“Bring the bull to the front of the Tent of Meeting, and Aaron and his sons shall lay their hands on its head. Slaughter it in the Lord’s presence at the entrance to the Tent of Meeting. Take some of the bull’s blood and put it on the horns of the altar with your finger, and pour out the rest of it at the base of the altar.” —Exodus 29:10-12
Not a pretty picture, this verse. The bleating of a bull being bound against its will. The brutal butchering with a knife. Dipping hands into the warm blood. What a gory and offensive scene. The bloody slaughter of the sacrificial animal was not even carried out behind the Tend of Meeting, hidden from view, but in the front for everyone to see.
Other ancient cultures employed animal sacrifices, but only in Israel was the blood of a sacrificial animal central in worship. Leviticus 17:11 reminds us that “It is the blood that makes atonement for one’s life.”
The shedding of blood is the “dirty work” of salvation. Just as there was nothing pretty about Old Testament sacrifices, the shedding of blood sealing the New Covenant was just as offensive. The brutal crucifixion of Christ was not hidden from the view of men but on a hill in broad daylight for all to see.
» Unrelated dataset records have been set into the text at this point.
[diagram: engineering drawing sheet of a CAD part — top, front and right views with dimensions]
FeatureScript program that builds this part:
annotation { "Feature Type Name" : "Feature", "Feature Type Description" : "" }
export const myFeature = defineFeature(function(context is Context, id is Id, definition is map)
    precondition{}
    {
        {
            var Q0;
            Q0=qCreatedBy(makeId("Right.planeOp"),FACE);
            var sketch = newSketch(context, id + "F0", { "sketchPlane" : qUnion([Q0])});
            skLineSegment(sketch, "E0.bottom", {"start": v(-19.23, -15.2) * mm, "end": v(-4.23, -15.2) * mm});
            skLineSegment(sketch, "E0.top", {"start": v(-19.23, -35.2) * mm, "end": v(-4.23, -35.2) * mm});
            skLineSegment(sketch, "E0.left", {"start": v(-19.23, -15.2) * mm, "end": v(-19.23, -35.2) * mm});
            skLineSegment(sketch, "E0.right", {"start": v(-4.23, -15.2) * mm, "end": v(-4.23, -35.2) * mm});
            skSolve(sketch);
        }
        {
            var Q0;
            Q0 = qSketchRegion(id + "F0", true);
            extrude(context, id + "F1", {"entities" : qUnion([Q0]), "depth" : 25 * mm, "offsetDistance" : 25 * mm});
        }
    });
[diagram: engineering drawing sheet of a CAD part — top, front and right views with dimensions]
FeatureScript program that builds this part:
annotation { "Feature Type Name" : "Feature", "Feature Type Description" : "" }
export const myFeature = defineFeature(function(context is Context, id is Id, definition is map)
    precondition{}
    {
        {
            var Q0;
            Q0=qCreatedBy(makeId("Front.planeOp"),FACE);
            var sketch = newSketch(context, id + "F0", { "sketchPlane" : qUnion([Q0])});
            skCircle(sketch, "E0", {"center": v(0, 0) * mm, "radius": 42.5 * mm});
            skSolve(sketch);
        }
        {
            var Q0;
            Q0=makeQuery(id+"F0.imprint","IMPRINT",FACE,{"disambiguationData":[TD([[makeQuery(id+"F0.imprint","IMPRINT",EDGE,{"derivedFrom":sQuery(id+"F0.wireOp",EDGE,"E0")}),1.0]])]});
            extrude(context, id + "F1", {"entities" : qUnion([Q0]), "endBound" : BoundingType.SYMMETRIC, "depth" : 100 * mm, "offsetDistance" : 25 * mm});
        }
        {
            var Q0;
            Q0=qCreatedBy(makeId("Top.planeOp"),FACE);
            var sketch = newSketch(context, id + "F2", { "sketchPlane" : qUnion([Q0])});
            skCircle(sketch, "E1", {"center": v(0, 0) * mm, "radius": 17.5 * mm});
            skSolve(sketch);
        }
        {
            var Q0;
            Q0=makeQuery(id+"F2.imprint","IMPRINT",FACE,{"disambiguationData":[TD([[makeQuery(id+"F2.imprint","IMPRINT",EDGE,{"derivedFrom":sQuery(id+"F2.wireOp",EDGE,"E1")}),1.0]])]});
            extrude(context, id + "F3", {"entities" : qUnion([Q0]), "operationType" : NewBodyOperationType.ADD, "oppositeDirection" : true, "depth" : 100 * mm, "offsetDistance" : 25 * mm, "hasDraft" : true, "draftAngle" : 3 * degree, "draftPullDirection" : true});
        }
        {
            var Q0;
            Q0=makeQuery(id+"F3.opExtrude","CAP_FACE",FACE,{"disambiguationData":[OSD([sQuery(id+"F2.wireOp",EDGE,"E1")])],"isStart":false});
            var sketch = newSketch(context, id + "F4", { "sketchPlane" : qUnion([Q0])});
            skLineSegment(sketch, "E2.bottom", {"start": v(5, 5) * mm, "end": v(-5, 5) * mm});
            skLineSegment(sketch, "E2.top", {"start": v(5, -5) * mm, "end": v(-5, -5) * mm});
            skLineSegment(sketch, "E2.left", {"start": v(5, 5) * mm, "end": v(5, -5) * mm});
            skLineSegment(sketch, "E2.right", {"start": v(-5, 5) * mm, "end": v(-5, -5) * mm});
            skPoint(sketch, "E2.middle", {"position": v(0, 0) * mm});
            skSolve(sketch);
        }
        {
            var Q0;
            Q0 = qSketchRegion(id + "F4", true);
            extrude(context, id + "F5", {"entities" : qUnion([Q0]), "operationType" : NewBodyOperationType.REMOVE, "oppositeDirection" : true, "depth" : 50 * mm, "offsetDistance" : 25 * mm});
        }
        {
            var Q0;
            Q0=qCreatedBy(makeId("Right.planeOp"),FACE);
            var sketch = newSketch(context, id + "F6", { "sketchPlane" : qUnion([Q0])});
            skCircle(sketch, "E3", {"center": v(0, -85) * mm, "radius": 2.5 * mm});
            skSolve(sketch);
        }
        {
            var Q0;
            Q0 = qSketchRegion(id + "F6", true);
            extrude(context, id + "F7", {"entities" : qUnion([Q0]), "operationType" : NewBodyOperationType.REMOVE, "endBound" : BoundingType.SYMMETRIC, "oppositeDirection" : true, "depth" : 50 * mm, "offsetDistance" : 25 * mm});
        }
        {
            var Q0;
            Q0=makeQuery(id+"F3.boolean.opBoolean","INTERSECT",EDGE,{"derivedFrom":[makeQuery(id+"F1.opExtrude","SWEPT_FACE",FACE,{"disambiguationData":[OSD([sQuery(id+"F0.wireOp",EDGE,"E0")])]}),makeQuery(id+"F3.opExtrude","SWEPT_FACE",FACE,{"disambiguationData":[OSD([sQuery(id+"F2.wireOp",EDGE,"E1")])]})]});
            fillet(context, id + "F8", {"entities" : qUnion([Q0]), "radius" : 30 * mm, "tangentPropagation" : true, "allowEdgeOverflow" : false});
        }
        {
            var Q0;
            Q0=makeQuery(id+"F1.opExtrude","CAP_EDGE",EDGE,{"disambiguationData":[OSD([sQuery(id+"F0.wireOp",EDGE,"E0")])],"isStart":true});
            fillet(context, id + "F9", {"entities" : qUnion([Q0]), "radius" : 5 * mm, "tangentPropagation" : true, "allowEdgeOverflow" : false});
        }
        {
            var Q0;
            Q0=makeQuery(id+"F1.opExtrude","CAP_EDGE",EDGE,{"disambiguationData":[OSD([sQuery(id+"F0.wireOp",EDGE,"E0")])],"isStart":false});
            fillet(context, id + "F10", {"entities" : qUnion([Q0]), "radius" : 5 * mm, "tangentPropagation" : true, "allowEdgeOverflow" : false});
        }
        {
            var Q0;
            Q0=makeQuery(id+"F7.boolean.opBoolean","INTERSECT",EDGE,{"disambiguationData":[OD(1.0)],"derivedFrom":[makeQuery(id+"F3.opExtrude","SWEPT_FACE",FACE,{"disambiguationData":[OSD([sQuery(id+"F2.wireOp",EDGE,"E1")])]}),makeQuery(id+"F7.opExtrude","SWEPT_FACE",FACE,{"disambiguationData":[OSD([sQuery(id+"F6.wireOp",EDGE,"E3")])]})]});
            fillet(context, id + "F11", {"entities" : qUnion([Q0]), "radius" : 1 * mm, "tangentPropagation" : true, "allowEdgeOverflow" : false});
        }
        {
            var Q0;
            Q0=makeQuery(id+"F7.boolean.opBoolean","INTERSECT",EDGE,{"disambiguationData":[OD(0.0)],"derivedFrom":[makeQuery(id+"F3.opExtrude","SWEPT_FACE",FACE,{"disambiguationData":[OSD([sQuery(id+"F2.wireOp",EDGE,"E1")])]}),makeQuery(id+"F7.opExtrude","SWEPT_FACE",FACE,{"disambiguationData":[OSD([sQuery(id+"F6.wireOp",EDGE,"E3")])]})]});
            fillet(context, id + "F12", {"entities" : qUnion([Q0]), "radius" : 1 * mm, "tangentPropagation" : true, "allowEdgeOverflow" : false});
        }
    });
In the Old Testament, the worshiper, who with hands placed on the head of the living animal saw it killed and its blood sprinkled, was being graphically shown that sin called for the surrender of a life. When we look at the cross, we discover a graphic picture of what remission of our sin demands – the surrender of the Lamb of God.
Lord Jesus, show me the offense of my sin when I look at the crown of thorns, Your pierced hands and feet, and bruised body. My guilt and sin must truly be awful to demand such a precious price as that of Your blood.